STATUTORY INSTRUMENTS.
S.I. No. 600 of 2001.

PLANNING AND DEVELOPMENT REGULATIONS, 2001


Schedule 5 (Developments requiring an EIS)

10 (b) (i) Construction of more than 500 dwelling units.


Think you're out of luck.


----------



## sunnyday (30 Nov 2004)

An EIS may not be called for based on the number of units but you've stated that;


> I have reservations about the capacity of the public sewage scheme. I have reservations about land drainage ... the area is often flooded. I would have concerns about the water quality of the mains water also.
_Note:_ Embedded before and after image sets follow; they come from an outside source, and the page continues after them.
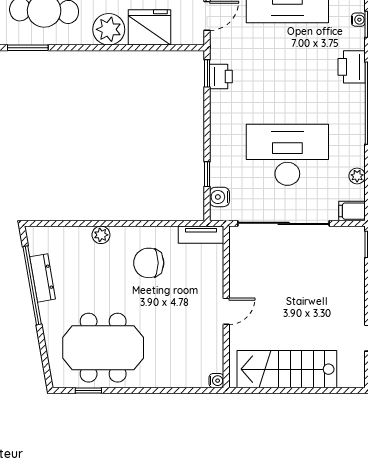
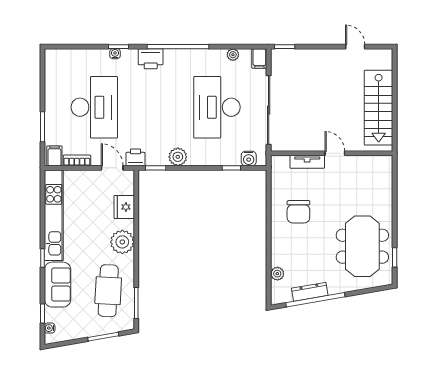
fridge: (149, 27) -> (124, 207), width x0.73, depth x0.75
printer: (221, 77) -> (136, 157), moved
plant: (222, 103) -> (178, 157), added
plant: (101, 235) -> (277, 274), moved
tv unit: (201, 235) -> (307, 162), moved, turned 90
water cooler: (216, 381) -> (387, 161), removed

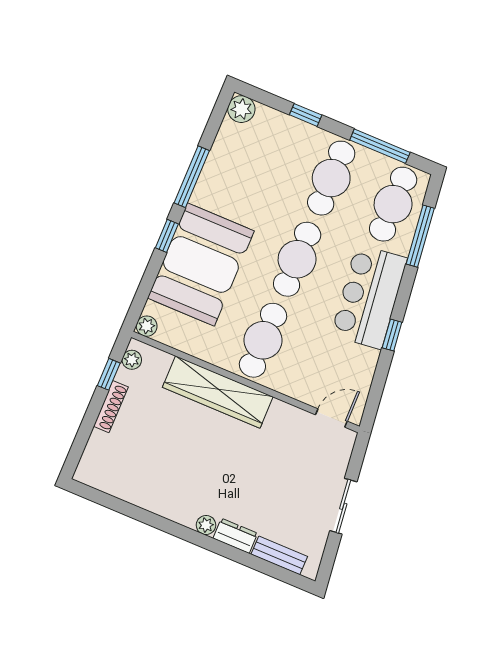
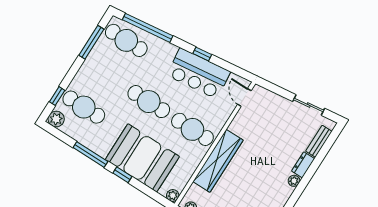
window: (306, 115) -> (57, 96), moved
cafe table: (331, 178) -> (84, 107), moved
window: (420, 236) -> (148, 28), width x1.46
bar counter: (369, 297) -> (199, 74), moved
sliding door: (343, 506) -> (309, 105), moved

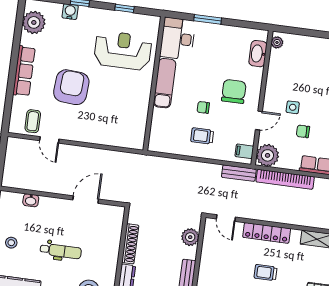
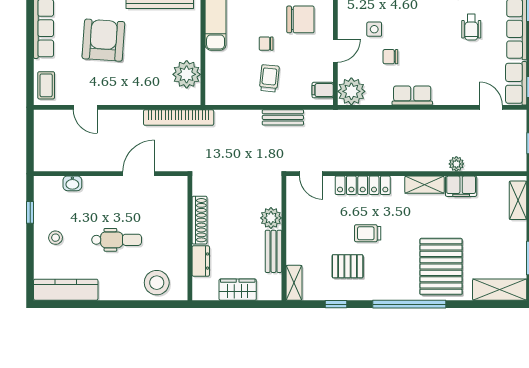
chair: (234, 91) -> (300, 19), turned 90
coffee table: (33, 121) -> (46, 85), moved
plant: (135, 124) -> (187, 74), added
trolley: (202, 136) -> (269, 78), turned 96
bench: (239, 173) -> (283, 117), moved
bookcase: (285, 179) -> (179, 118), moved
plant: (190, 237) -> (271, 218), moved

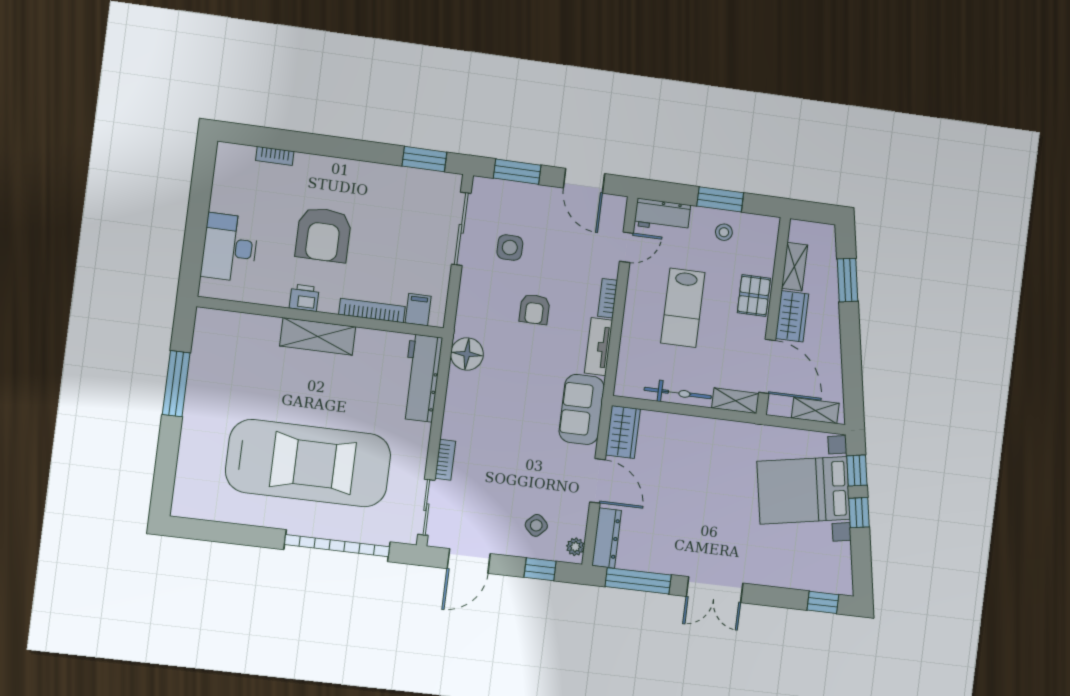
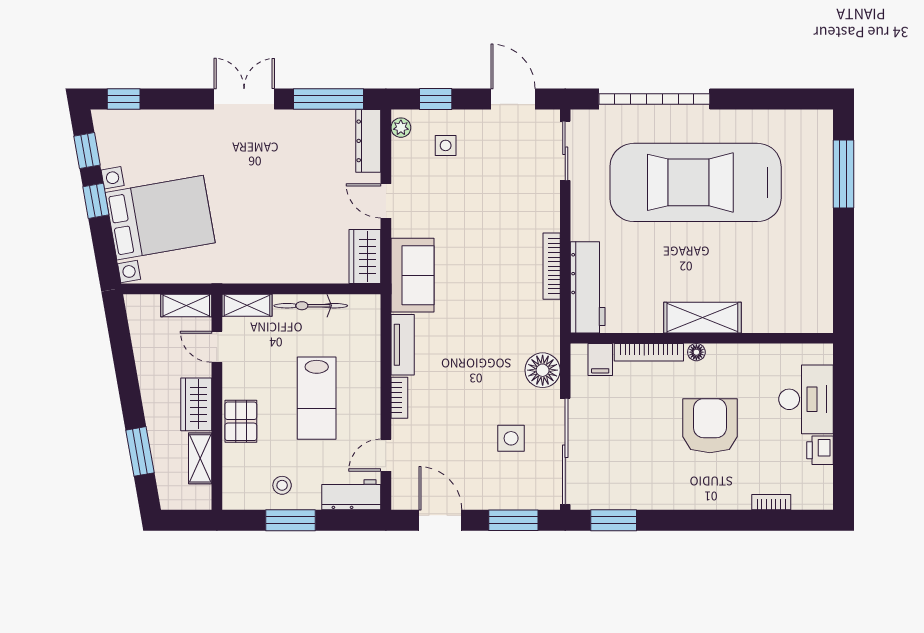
sliding door: (461, 229) -> (565, 451), width x1.36
printer: (304, 298) -> (820, 450), moved, turned 90
floor lamp: (327, 305) -> (696, 352), added
lab bench: (683, 308) -> (317, 398), turned 180
armchair: (534, 309) -> (476, 376), removed
floor lamp: (467, 354) -> (543, 370), moved
door: (767, 366) -> (217, 347), width x0.53
window: (176, 384) -> (843, 174), moved
shelving: (815, 411) -> (186, 305), moved
bookcase: (445, 460) -> (552, 266), moved, width x1.56
window: (857, 470) -> (87, 151), moved
door: (597, 481) -> (386, 201), width x0.73
side table: (536, 525) -> (446, 145), turned 45
door: (469, 561) -> (513, 99), hinge flipped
This could possibly warrent one, particularily due to the risk of flooding. Dunboyne should be fresh in the minds of most councils, and hopefully they would be keen to avoid the same mistakes. Ss does flood risk come under the remit of the EIS?


----------



## Henny Penny (30 Nov 2004)

Thanks again ... I will include risk of flooding in my submission. The lands are low lying and prone to flooding due to their proximity to the river.


----------



## Henny Penny (7 Dec 2004)

*Just keeping you posted ...*

... site notice has still not been erected and yet planning permission has been approved ... have got my objecting hat on ... planning in this country is a joke ... asked the county council did they do a site inspection ... was politey told that there was no record of one ... and yet they approve planning permission ...


----------



## sunnyday (8 Dec 2004)

*Re: Just keeping you posted ...*

Thanks for the update, but


> site notice has still not been erected and yet planning permission has been approved


Is it possible that the site notice was in place for the 5 week period required, and subsequently removed? ie. it doesn't necessarily have to be there when approval is actually granted. Could you have started checking for it after the 5 week period had passed?
Anyway, many of the points you mention above should be very good grounds for an appeal to An Bord Pleannala. Don't let this go just because your first attempt to object was not a success.


----------



## Henny Penny (8 Dec 2004)

Thanks again sunnyday ... no site notice has ever been erected ... I have been looking since the notice was placed in the newspaper ... 
I have not yet put in my objection ... I am waiting until the second last day ... in the hope that if the council do decide to reject the planning permission the developer will not have sufficient time to draw up a new set of plans and re-submit before the end of year deadline for the Rural renewal scheme. Failing that, I will still appeal to an Bord Pleannala ... I have contacted an Taisce who have agreed to send a submission also.


----------